Todas las luchas del hombre, todas las guerras, no son sino una pugna entre dos amores: la solidaridad y el egoísmo, el bien y el mal. Noble el uno e inmundo el otro; social el uno, que mira por el bien común, y el otro que busca en el bien común su propia utilidad. Uno sereno, prefiriendo la verdad a los engaños; turbulento, sedicioso y ávido el otro de mentiras. Uno amistoso, envidioso el otro; queriendo uno para el prójimo lo que quiere para sí, y anhelante el otro de someter el prójimo a sí. Uno rigiendo al prójimo para utilidad de éste, y el otro para la suya propia.

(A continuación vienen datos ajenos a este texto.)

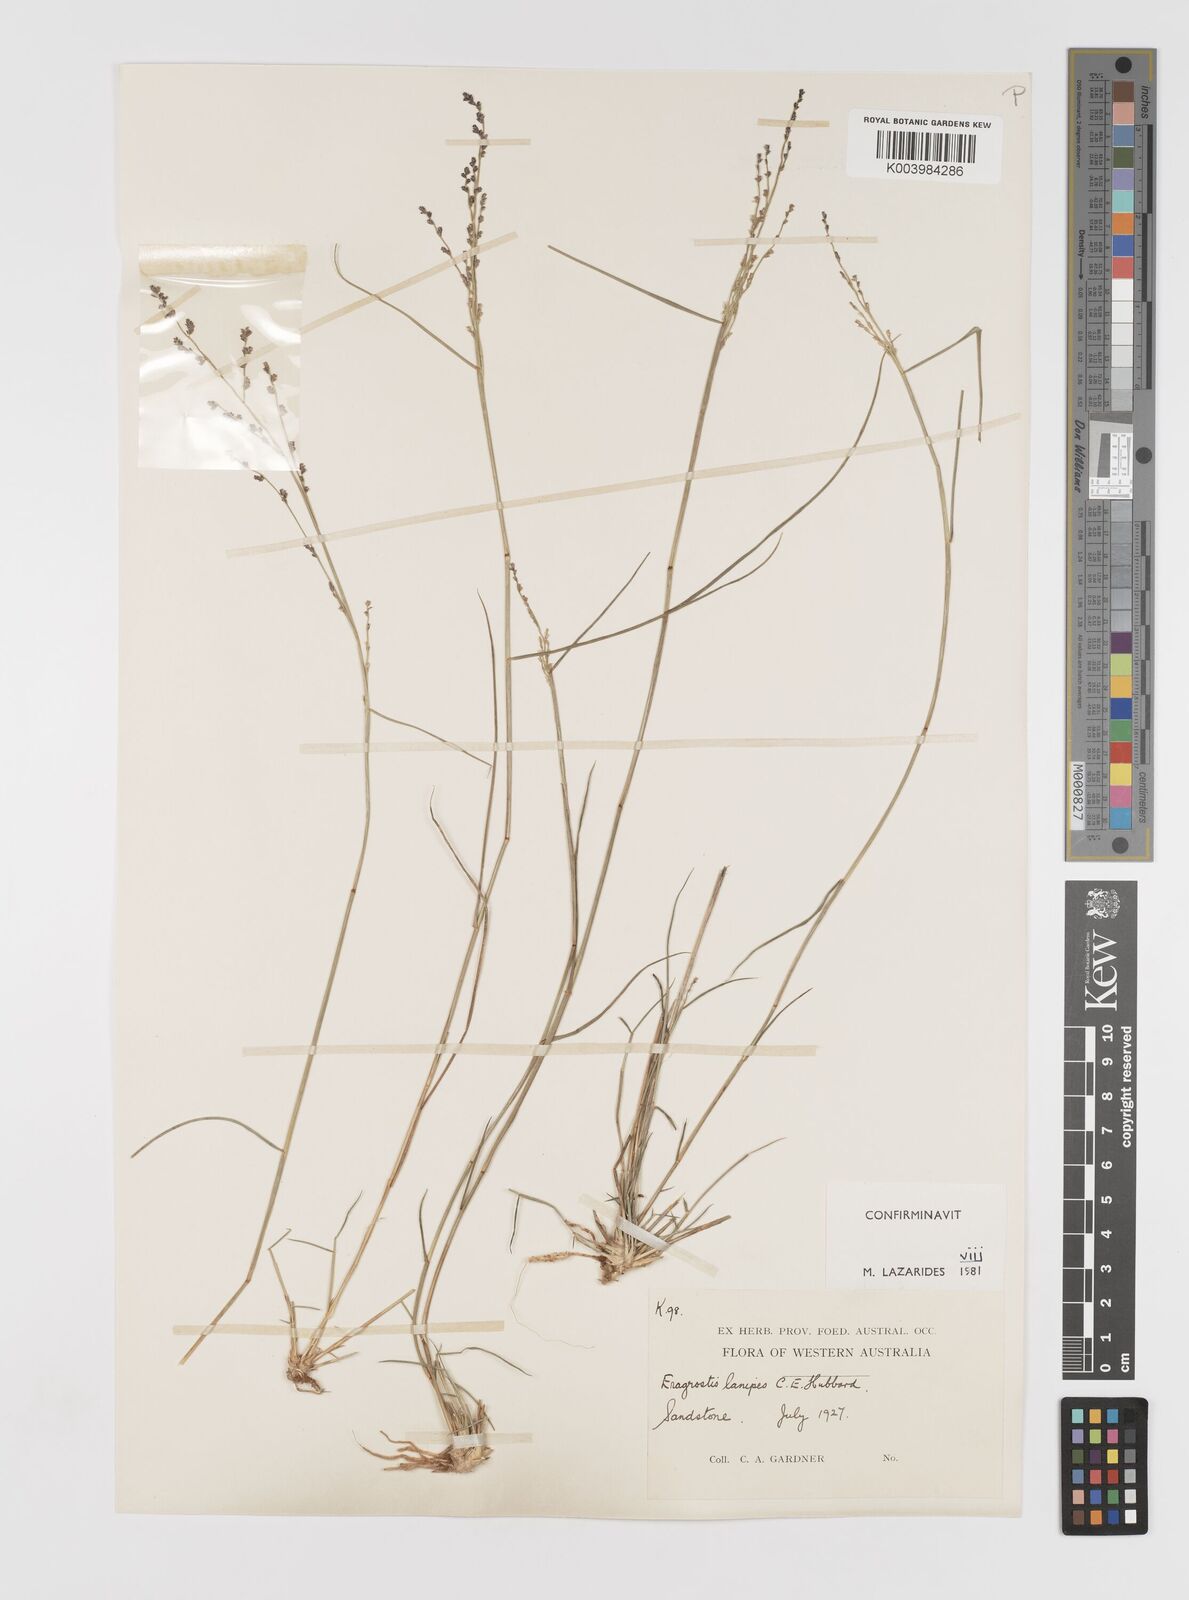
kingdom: Plantae
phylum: Tracheophyta
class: Liliopsida
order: Poales
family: Poaceae
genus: Eragrostis
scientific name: Eragrostis lanipes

Las cobardes cautelas, las servidumbres cínicas, los fanatismos ciegos, los intereses sórdidos o simplemente los extemporáneos escepticismos nos envuelven a todos en una complicidad suicida. ¿Por qué quejarse de aquello a cuya existencia contribuimos? El caso es que, sabedores de que los Gobiernos son una consecuencia de los comportamientos y tendencias del individuo integrado en sociedad, ante los inminentes comicios debemos meditar en los efectos de nuestras decisiones y resolver sin demora: o conformarse con lo que tenemos, o rebelarse contra el abuso. 

Una sociedad madura y responsable está obligada a verse reflejada en su Gobierno, sin autoengaños, consciente de que en estos tiempos no puede separarse lo privado de lo público; que elegimos de acuerdo con lo que somos. Y si lo que elegimos son Gobiernos desleales y tramposos, corruptos y corruptores, ya sabemos por qué, pues cada cual halla lo que tiene en el fondo del corazón; o del estómago.